── Selected extract

I've been underestimated many times that I can not do it!
How many times many people make me feel weak. Many times I've been underestimated. That I cannot do it. Just because I am a girl. Just because I was dependent from my mother. Just because I never discovered the world alone.
I had so many examples but I am not sure if I could remember everything. I hated the fact that their way of underestimating me made me feel not confident. I lost my self-esteem.
Not sure why I was surrounded by people whom I felt invalidated me. It could be a parent, a relative, or an acquaintance.
Let me share a few examples:
My mother discouraged me to learn how to crochet
My mother was right-handed and I am left-handed. I was eager to learn because I was interested to make my own bags and cellphone pouches. At first, it was difficult. I need to mirror her. I was impatient but I made it.
In high school, I taught some of my classmates to learn how to crochet even though a lot of them were right-handed. I encouraged them that it would be easy for them since it was originally for right-handed persons.
My father discouraged me to learn how to drive a motorbike
I was 12 years old when I got interested with motorbikes. My used to have a motorbike and he taught his son at 8 years old. It was summer so it was time to learn a new skill. I told him I wanted to learn. He discouraged me just because I am a girl, underweight that I could not handle a motorbike. I insisted and cried. I learned.
In my solo travels in different countries, I was able to drive a motorbike alone. It felt so good to drive a motorbike while traveling as I can do my tour alone without the help of a tour guide. I have the freedom to go where ever I want to.

────
── Records shown

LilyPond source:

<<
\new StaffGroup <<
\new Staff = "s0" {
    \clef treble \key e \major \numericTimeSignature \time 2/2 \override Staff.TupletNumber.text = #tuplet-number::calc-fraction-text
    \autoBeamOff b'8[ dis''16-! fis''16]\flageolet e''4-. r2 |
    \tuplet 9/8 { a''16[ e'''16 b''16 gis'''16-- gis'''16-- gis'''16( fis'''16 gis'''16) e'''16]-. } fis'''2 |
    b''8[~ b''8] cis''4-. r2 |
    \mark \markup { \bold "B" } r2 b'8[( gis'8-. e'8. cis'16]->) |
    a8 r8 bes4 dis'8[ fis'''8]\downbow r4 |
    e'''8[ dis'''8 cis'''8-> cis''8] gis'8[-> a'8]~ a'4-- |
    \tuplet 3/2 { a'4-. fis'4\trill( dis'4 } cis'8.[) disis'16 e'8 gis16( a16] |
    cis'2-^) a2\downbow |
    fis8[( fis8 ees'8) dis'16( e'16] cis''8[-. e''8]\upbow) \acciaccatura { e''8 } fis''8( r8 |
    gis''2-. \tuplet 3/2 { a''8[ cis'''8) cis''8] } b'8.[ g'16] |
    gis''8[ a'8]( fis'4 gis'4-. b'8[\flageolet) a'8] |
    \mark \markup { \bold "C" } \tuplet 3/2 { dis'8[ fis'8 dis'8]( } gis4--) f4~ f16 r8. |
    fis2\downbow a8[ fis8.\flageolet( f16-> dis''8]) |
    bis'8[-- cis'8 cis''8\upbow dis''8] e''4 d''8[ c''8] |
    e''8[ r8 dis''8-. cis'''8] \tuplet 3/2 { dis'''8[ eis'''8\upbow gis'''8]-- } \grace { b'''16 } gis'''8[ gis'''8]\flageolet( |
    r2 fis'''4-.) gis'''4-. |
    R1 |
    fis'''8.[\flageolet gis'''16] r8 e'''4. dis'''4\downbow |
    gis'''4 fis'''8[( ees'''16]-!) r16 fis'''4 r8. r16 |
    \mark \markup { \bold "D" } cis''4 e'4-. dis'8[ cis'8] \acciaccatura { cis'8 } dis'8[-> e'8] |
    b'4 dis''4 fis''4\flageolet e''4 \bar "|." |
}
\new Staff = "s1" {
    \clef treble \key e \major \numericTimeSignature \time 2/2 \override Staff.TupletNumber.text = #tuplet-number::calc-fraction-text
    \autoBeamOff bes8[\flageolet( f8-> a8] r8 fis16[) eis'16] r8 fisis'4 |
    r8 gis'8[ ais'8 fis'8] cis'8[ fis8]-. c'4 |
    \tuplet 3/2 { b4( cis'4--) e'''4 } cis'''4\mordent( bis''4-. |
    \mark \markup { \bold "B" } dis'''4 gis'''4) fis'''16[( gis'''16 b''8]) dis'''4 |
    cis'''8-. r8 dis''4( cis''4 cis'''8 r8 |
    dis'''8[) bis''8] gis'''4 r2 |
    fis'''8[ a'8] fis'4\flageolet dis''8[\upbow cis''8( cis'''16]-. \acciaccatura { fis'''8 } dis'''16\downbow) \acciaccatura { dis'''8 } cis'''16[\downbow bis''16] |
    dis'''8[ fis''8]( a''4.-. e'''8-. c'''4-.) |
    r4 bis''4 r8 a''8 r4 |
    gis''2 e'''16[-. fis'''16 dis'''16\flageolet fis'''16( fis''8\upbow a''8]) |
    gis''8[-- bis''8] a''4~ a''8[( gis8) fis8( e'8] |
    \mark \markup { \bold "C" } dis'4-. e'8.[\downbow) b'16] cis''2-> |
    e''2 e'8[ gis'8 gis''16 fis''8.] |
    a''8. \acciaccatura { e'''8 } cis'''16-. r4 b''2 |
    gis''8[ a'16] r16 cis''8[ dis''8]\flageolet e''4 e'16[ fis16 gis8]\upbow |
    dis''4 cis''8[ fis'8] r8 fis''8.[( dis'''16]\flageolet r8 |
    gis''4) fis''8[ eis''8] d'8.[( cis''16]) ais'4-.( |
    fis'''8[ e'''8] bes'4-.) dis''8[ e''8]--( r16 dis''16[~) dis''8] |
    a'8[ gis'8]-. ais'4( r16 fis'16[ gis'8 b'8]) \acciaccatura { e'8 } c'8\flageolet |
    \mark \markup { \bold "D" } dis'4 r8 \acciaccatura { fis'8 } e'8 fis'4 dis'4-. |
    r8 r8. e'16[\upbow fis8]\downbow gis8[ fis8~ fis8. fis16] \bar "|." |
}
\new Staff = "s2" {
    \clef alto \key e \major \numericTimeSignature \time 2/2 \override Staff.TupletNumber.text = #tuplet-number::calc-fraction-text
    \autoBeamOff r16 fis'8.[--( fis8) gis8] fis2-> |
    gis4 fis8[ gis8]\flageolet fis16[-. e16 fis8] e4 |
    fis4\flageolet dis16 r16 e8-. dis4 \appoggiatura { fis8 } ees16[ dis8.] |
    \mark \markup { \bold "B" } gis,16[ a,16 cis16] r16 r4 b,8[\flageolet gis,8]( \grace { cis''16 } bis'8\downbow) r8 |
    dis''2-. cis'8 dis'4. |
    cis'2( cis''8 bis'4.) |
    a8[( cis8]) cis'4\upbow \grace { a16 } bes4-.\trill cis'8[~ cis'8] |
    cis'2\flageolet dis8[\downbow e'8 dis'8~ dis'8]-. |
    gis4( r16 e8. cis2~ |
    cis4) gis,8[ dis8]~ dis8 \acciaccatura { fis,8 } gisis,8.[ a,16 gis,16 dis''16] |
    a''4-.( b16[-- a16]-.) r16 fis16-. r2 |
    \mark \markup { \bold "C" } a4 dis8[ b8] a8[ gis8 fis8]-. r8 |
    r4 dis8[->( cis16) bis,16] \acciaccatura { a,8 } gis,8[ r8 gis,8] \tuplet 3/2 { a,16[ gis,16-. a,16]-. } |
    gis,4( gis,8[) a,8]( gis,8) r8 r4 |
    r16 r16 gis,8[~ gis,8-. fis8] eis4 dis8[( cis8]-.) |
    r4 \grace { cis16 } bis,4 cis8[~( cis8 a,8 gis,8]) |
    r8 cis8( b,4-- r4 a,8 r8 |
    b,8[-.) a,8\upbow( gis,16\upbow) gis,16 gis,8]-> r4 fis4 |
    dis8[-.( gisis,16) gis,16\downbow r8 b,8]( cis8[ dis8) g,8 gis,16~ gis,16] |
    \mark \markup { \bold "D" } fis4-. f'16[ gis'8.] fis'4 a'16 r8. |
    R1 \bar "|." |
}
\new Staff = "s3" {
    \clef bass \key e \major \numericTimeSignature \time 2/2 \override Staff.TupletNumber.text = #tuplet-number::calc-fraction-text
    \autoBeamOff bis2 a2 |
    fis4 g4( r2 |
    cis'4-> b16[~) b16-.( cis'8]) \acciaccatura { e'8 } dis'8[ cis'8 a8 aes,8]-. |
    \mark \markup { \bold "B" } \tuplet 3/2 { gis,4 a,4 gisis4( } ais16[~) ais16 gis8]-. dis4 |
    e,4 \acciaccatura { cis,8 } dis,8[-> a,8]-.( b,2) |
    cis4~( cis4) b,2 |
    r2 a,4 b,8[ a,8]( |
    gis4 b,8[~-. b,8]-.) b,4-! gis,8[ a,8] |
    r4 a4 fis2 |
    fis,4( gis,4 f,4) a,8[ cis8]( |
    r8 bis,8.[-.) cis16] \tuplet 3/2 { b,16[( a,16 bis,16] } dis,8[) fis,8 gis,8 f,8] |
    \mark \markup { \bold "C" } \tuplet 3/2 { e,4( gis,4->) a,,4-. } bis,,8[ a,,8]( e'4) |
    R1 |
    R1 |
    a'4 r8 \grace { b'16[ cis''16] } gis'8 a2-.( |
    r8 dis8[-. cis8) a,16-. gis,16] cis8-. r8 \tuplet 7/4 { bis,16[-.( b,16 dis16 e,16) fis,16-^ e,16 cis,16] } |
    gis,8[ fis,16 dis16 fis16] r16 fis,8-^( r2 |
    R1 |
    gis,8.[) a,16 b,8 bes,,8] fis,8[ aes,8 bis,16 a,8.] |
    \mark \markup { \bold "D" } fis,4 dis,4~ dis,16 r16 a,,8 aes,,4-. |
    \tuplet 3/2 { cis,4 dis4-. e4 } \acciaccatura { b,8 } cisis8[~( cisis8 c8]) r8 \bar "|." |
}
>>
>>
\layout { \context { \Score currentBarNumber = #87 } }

────

(Objectives)
1. In the personal essay about being underestimated, why did the writer tell high school classmates that learning to crochet would be easy for them?
2. According to the essay about being underestimated, how old was the writer when the interest in motorbikes began?
3. Go on with the personal essay about being underestimated, picking up right after its final sentence.
The lines above play no part in the work here.

(The results)
1. The writer told them it would be easy because most of them were right-handed, and crochet was originally meant for right-handed people. The writer is left-handed and had found it difficult at first, having to mirror a right-handed mother.

2. The writer was 12 years old.

3.
That's why we should encourage women how to drive a motorbike and a car. I regretted for not learning to drive a car. It could have been a useful skill here in France.
An acquaintance told me I could never go to Europe
I booked a one-way ticket to Myanmar for my backpacking journey in 2018. I posted it as a status and suddenly, an acquaintance left several comments the way I travel.
Before the incident, he asked me advice on how to get a Japan visa but I told him and his girlfriend that it would be easy for them since they work in an office. They have good salary and they got their Japan visa.
They got their Schengen visa for Europe. I am happy for them since they could actually afford.
Suddenly, he just told me that it would be impossible for me to go to Europe since I never work in an office. I've been working as a freelancer that it would be difficult for me to be granted a visa. He humiliated me in the comments.
He was questioning me why I keep on staying on cheap hostels? Unlike them, they stay in good hotels worth of their money. I am a budget traveler. Him and his girlfriend are luxury travelers. Do I need to explain more?
So many things have been said already that it felt I had no right to go to Europe just because I got denied my South Korea visa and Canada visa. He preferred to discourage me and humiliate me.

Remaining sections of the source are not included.